Defeat at the polls might not be the end of Corbyn’s leadership.

The latest polls suggest that Labour is headed for heavy defeat in the June general election. Usually a general election loss would be the trigger for a leader to quit: Michael Foot, Gordon Brown and Ed Miliband all stood down after their first defeat, although Neil Kinnock saw out two losses before resigning in 1992.

It’s possible, if unlikely, that Corbyn could become prime minister. If that prospect doesn’t materialise, however, the question is: will Corbyn follow the majority of his predecessors and resign, or will he hang on in office?

Will Corbyn stand down? The rules

There is no formal process for the parliamentary Labour party to oust its leader, as it discovered in the 2016 leadership challenge.

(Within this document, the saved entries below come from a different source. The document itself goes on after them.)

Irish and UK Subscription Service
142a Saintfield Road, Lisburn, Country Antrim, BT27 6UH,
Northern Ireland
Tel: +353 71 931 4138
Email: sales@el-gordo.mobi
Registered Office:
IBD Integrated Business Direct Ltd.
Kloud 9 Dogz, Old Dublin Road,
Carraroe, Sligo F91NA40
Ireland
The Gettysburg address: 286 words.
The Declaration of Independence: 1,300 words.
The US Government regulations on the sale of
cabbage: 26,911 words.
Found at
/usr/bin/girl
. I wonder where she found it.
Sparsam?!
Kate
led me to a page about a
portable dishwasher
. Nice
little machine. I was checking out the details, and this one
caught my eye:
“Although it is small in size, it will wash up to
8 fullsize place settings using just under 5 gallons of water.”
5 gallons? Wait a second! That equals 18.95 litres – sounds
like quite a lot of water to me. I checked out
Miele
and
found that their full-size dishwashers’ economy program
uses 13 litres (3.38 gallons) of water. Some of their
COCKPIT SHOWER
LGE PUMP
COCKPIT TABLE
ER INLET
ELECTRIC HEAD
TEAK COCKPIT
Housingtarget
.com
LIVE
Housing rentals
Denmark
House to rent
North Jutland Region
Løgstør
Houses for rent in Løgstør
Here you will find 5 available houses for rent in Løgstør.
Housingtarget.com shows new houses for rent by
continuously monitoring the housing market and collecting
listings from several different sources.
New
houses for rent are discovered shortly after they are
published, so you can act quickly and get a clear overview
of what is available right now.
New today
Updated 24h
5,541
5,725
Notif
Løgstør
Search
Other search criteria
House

Even after a majority of his MPs had voted no confidence in him, Corbyn stayed on, ultimately winning his second leadership contest after it was decided that the current leader should be automatically included on the ballot.

This year’s conference will vote on to reform the leadership selection process that would make it easier for a left-wing candidate to get on the ballot (nicknamed the “McDonnell amendment” by centrists): Corbyn could be waiting for this motion to pass before he resigns.

Will Corbyn stand down? The membership

Corbyn’s support in the membership is still strong. Without an equally compelling candidate to put before the party, Corbyn’s opponents in the PLP are unlikely to initiate another leadership battle they’re likely to lose.

That said, a general election loss could change that. Polling from March suggests that half of Labour members wanted Corbyn to stand down either immediately or before the general election.

Will Corbyn stand down? The rumours

Sources close to Corbyn have said that he might not stand down, even if he leads Labour to a crushing defeat this June. They mention Kinnock’s survival after the 1987 general election as a precedent (although at the 1987 election, Labour did gain seats).

Will Corbyn stand down? The verdict

Given his struggles to manage his own MPs and the example of other leaders, it would be remarkable if Corbyn did not stand down should Labour lose the general election. However, staying on after a vote of no-confidence in 2016 was also remarkable, and the mooted changes to the leadership election process give him a reason to hold on until September in order to secure a left-wing succession.